Churchyards are generally considered to be the hunting-ground of all sorts and conditions of ghosts. People who would on all other occasions, when the necessity arises, prove themselves to be possessed of at any rate a normal amount of courage, turn pale and shiver at the thought of having to pass through a churchyard at dead of night. It may be some encouragement to such to state that out of a fairly large collection of accounts of haunted places, only one relates to a churchyard. The story is told by Mr. G. H. Millar of Edgeworthstown: "During the winter of 1875," he writes, "I attended a soiree about five miles from here. I was riding, and on my way home about 11.30 P.M. I had to pass by the old ruins and burial-ground of Abbeyshrule. The road led round by two sides of the churchyard. It was a bright moonlight night, and as my girth broke I was walking the horse quite slowly. As I passed the ruin, I saw what I took to be a policeman in a long overcoat; he was walking from the centre of the churchyard towards the corner, and, as far as I could see, would be at the corner by the time I would reach it, and we would meet. Quite suddenly, however, he disappeared, and I could see no trace of him. Soon after I overtook a man who had left the meeting long before me. I expressed wonder that he had not been farther on, and he explained that he went a 'round-about' way to avoid passing the old abbey, as he did not want to see 'The Monk.' On questioning him, he told me that a monk was often seen in the churchyard."

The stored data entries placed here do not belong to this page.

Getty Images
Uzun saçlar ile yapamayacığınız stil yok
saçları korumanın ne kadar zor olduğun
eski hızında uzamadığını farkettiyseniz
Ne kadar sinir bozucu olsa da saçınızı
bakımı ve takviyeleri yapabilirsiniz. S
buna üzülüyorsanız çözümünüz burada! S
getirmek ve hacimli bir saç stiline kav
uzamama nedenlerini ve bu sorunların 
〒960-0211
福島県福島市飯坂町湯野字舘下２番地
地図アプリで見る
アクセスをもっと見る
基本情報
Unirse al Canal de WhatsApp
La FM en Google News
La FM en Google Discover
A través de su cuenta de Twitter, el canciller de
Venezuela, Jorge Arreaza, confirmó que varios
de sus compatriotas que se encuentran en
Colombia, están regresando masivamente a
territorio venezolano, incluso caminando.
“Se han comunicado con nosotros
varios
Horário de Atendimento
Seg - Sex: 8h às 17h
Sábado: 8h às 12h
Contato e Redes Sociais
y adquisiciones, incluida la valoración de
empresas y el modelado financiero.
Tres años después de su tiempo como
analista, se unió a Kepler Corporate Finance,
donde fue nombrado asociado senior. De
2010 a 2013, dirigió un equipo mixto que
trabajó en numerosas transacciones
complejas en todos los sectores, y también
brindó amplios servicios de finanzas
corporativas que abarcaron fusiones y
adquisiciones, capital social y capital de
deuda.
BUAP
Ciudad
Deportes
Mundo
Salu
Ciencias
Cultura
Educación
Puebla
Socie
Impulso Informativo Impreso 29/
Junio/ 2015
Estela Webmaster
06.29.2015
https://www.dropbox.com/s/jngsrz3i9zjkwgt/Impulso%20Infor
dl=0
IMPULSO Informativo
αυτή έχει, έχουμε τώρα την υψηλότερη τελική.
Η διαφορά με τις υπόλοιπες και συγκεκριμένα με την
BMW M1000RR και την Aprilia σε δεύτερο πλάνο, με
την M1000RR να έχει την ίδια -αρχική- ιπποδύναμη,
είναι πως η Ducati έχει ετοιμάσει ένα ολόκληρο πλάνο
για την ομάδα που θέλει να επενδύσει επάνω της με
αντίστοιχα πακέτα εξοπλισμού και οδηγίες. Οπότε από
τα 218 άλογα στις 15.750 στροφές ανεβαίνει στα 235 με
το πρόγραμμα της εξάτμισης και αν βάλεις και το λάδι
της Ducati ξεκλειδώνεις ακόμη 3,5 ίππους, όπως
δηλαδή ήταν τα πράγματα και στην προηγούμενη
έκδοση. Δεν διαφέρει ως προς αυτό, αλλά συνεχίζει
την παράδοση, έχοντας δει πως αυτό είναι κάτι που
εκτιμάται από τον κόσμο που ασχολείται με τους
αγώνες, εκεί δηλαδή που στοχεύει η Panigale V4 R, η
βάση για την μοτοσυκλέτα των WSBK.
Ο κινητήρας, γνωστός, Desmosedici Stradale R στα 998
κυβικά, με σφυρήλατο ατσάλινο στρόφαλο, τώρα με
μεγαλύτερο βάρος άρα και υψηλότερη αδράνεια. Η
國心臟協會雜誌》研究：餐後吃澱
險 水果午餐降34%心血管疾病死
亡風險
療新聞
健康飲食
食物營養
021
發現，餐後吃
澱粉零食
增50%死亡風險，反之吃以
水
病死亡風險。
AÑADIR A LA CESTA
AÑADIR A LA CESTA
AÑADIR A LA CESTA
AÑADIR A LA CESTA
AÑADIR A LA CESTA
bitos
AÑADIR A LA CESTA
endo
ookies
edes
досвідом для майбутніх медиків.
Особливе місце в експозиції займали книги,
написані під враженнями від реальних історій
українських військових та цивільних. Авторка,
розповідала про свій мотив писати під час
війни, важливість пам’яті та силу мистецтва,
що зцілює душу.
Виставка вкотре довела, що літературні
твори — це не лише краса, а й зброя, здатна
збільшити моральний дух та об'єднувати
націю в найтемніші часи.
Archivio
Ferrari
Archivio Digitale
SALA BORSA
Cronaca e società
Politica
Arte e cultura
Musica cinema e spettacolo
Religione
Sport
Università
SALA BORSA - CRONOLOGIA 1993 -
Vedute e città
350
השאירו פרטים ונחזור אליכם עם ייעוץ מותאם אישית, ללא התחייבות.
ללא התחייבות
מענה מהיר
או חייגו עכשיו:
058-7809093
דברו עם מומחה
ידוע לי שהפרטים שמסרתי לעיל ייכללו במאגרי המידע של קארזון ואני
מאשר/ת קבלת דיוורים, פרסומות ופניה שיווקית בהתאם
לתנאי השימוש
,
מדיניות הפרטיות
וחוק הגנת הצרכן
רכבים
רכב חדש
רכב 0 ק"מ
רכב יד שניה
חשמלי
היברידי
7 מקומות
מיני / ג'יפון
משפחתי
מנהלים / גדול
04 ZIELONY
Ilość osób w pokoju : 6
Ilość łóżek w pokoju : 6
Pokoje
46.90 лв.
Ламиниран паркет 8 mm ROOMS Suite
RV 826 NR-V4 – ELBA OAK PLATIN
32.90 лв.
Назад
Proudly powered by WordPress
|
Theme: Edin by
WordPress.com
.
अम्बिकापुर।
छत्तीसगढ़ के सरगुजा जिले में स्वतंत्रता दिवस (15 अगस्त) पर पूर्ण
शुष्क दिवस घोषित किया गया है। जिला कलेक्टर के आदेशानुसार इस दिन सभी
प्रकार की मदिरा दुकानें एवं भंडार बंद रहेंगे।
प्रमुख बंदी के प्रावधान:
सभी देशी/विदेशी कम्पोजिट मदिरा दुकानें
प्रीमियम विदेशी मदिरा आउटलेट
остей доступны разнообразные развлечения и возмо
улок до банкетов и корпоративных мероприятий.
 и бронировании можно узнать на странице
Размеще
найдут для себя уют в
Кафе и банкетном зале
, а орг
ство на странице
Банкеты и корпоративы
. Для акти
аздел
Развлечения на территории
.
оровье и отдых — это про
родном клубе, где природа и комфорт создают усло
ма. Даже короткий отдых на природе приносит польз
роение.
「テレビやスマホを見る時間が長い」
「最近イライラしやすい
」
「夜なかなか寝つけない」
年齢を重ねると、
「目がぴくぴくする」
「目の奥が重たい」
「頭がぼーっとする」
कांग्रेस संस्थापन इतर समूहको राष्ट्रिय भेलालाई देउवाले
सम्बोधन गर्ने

A story told of a ghost which haunts a certain spot on an estate near the city of Waterford, bears a certain resemblance to the last story for the reason that it was only after the encounter had taken place in both cases that it was known that anything out of the ordinary had been seen. In the early eighties of last century ---- Court, near Waterford, was occupied by Mr. and Mrs. S---- and their family of two young boys and a girl of twenty-one years of age. Below the house is a marshy glen with a big open drain cut through it. Late one evening the daughter was out shooting rabbits near this drain and saw, as she thought, her half-brother standing by the drain in a sailor suit, which like other small boys he wore. She called to him once or twice, and to her surprise got no reply. She went towards him, and when she got close he suddenly disappeared. The next day she asked an old dependent, who had lived many years in the place, if there was anything curious about the glen. He replied at once: "Oh! you mean the little sailor man. Sure, he won't do you any harm." This was the first she had heard of anything of the sort, but it was then found that none of the country-people would go through the glen after dusk.